Así, por nuestra sentencia pronunciamos, mandamos y firmamos ante mí que certifico . Comandante Félix Pena presidente, Antonio Michel Yabor, doctor Adalberto Paruas Toll, vocales; procurador Nicolás Bello, secretario.

Los presos fueron conducidos a la Cárcel de Santiago de Cuba. Esa misma noche Fidel Castro, mediante la radio y la televisón, anuló el fallo y nombró un nuevo Tribunal: Fiscal al Ministro de Defensa, comandante Augusto Martínez Sánchez; presidente al comandante Manuel Piñeiro Losada, Barbaroja y vocales a a los comandantes Pedro Luis Diaz Lanz, Carlos Iglesias Fonseca,-Nicaragua-, Demetrio Montseni-Villa y Belarmino Castilla-Aníbal.

Por supuesto los acusados fueron condenados en el nuevo juicio. Así comenzó Fidel Castro a Gobernar mediante la radio y la televsión, sin tomar en cuenta a los organismos integrantes del estado.

RENUNCIA DEL COMANDANTE ANTONIO MICHEL YABOR

Se transcriben los párrafos más importantes de la carta.

"Tras largo proceso de maduración me veo obligado a tomar la más dura y dolorosa decisión de mi vida. Hoy, después de ocho años dedicado a luchar fervorosamente por mi patria , tras haber compartido dos años de prisión contigo, luego de múltiples vicisitudes y riesgos que culminaron con la hermosa lucha de la Sierra Maestra, me veo compelido a renunciar a mi puesto en la Fuerza Aérea Revolucionaria y a tomar, una vez más, el triste camino del exilio.

(Antonio Michel Yabor)

Yo por mi parte he visto con creciente dolor como las mismas fuerzas que combatieron al Comandante Pena y lo llevaron al sacrificio de su vida , han ido ganando potencia dia a dia hasta convertirse en los factores decisivos y determinanates del actual momento; como las mas limpias aspiraciones de la Revolución son sustituídas por planes de factura extraña que apuntan a un plano totalitario; como popo a poco los que no comparten esos planes son desplazados o eliminados. Por estas y otras cosas no me queda otro remedio que renunciar y el exilio.

Se que los grupos que ahora medran y prosperan a tu lado y que cuentan con tu decidido apoyo pondrán en juego su eficiente maquinaria de difamación para presentarme como un traidor. Quiero, por tanto, que esta única oportunidad de explicarme, deje constancia de mi postura radical e invariable. Las ideas que me llevaron al clandestinaje desde el año 1952, las que me alentaron a soportar las torturas y vejaciones de las cárceles de la Tiranía, las que me lanzaron al riesgo de mi vida y la lucha armada en las montañas, las sigo teniendo tan firmes y erguidas como siempre.
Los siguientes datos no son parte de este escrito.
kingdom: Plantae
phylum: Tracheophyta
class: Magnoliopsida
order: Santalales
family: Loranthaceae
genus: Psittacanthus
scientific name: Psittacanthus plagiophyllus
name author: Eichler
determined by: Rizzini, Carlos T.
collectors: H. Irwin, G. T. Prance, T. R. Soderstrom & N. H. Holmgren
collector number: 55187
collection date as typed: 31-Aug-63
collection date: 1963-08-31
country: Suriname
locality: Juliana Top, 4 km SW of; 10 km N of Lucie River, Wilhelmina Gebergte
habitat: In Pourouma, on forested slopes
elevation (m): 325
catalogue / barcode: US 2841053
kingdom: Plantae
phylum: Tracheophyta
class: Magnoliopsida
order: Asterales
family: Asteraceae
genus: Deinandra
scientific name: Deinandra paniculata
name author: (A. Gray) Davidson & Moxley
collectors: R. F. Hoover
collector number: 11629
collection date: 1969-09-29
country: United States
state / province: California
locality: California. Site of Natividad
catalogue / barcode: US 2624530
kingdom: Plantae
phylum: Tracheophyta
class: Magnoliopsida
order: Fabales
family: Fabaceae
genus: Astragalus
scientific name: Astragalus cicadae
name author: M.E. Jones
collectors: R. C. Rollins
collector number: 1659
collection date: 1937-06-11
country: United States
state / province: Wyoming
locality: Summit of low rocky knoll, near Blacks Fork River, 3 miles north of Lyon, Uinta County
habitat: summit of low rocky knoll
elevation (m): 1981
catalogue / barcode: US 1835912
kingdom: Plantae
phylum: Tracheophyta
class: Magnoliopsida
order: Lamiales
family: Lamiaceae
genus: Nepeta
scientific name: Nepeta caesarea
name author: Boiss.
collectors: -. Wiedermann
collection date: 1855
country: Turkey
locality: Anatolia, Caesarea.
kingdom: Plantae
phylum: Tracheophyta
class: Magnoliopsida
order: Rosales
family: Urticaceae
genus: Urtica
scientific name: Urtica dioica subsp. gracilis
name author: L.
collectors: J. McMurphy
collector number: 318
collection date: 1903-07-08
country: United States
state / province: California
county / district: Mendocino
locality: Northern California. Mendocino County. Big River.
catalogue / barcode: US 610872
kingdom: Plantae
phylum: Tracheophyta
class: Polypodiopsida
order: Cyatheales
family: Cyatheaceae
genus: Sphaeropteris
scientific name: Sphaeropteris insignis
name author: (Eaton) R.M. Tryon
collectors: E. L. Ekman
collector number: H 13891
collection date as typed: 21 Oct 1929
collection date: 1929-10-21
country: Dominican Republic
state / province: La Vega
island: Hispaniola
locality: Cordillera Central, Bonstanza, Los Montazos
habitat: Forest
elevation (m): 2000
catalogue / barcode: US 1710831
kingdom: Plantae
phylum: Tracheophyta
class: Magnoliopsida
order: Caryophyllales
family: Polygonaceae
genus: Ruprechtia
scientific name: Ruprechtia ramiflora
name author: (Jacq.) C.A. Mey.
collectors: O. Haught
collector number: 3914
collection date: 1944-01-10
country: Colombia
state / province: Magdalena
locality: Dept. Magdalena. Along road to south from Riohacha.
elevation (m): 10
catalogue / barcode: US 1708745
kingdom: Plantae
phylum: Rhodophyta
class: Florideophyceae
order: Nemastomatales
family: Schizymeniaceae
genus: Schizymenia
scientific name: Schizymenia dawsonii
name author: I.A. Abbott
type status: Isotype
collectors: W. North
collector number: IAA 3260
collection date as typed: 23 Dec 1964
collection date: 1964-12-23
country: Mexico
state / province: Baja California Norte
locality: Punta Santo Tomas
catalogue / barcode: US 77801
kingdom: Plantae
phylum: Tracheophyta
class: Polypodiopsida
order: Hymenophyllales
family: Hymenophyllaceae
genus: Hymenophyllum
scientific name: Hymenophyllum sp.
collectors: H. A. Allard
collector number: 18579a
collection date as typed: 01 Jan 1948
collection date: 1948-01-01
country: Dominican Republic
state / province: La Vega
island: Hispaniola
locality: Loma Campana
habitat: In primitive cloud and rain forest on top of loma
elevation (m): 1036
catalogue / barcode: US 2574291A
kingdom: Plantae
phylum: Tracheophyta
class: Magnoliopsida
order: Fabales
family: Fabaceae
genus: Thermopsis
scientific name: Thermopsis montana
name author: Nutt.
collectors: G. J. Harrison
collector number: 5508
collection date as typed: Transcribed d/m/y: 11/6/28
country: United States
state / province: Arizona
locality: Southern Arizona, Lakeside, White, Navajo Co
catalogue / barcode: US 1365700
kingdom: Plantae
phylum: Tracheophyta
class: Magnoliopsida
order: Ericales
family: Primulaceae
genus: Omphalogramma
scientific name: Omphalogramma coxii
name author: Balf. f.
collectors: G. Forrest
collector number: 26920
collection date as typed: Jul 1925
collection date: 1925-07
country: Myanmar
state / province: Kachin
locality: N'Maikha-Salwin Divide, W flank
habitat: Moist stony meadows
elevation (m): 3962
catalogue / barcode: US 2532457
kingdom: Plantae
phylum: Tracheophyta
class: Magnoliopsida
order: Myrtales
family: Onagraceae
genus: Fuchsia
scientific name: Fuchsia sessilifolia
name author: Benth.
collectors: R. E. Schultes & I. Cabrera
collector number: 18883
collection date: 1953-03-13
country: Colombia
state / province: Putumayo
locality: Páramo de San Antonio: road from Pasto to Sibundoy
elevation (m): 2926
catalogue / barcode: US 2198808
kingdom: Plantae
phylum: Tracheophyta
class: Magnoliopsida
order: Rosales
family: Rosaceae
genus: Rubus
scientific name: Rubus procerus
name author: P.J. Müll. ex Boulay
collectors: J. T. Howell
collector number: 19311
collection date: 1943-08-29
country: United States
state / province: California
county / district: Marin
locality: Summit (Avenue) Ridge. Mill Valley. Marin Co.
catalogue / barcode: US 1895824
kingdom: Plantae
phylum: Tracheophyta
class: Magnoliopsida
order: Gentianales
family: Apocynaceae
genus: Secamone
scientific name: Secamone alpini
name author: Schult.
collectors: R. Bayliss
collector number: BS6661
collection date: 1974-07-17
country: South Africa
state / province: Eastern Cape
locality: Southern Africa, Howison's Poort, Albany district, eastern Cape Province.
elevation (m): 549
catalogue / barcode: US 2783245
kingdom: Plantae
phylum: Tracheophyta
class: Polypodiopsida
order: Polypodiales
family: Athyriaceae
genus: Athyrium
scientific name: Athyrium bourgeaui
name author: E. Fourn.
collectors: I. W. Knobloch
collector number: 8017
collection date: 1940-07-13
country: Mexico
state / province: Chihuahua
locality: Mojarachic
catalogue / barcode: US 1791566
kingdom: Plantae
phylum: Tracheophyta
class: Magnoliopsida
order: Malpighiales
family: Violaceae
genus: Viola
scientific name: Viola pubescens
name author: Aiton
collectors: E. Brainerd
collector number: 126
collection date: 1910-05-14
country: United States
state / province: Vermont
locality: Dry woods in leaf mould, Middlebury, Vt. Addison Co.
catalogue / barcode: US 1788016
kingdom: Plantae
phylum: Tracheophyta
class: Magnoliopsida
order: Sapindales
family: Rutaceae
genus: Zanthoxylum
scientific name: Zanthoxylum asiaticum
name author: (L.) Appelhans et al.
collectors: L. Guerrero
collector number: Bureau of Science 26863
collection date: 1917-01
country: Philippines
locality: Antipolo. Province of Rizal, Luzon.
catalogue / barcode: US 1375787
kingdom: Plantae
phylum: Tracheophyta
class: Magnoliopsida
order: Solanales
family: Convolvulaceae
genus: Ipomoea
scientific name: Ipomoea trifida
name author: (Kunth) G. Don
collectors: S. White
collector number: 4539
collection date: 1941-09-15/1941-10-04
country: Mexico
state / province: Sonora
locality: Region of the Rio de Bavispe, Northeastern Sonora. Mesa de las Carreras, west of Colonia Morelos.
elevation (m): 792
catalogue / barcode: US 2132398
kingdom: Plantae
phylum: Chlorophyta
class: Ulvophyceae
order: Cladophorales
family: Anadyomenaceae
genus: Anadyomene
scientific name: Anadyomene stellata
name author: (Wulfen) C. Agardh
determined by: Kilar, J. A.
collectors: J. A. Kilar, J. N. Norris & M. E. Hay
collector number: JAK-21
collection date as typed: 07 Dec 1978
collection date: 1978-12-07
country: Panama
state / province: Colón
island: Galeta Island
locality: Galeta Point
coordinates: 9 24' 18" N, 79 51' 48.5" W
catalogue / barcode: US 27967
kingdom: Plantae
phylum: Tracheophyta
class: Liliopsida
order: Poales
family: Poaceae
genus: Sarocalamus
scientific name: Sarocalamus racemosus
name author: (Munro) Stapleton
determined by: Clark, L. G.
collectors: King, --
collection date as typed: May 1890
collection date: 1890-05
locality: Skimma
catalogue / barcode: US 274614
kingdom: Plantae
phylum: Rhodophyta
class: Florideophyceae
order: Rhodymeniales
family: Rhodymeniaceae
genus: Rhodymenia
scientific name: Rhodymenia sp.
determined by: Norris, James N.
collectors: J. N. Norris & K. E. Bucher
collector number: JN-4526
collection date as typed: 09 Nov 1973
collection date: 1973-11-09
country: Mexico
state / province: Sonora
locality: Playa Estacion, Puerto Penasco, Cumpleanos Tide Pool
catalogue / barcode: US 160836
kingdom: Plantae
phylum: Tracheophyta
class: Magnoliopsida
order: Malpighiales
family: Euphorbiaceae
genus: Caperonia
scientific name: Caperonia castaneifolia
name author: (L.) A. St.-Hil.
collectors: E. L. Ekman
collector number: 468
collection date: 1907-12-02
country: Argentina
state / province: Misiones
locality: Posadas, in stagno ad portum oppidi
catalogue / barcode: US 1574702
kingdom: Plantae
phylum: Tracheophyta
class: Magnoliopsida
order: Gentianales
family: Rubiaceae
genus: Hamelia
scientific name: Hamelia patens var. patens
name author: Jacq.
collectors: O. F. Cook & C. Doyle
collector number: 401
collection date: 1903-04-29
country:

Sigo aspirando a una patria justa donde cada ciudadano tenga derecho al respeto sean cuales fueran sus ideas, donde haya tribunales que juzguen antes de condenar, donde las clases humildes progresen sin demagogías ni innecesaria destrucción de riquezas, donde se abran oportunidades de trabajo para todos los cubanos y no se sacrifiquen esas oportunidades para asumir posturas internacionales que solo convienen a una potencia extrajera. Considero que eran los ideales proclamados por la Revolución. Y que, por tanto, traidor es quien se desvíe de ellos o quien desvía la Revolución hacia régimenes políticos cuya estructura dictatorial todos parecíamos repudiar antes del triunfo. No puedo serlo yo, que por manternerlos me tengo que que marchar de nuevo de una patria a la que tanto quiero y por cuya libertad hice y di todo lo que pude.

Ni la prensa extranjera, ni el viejo enemigo que combatí tan encarnizadamente me tendrán nunca en sus filas. Sigo siendo un revolucionario integral, pero de la verdadera Revolución, de la de Pena, de la cubana, de la que soñabamos todos en las limpias mañanas de la Sierra.

De la que a pesar de todos los engaños , ha de triunfar definitivamente.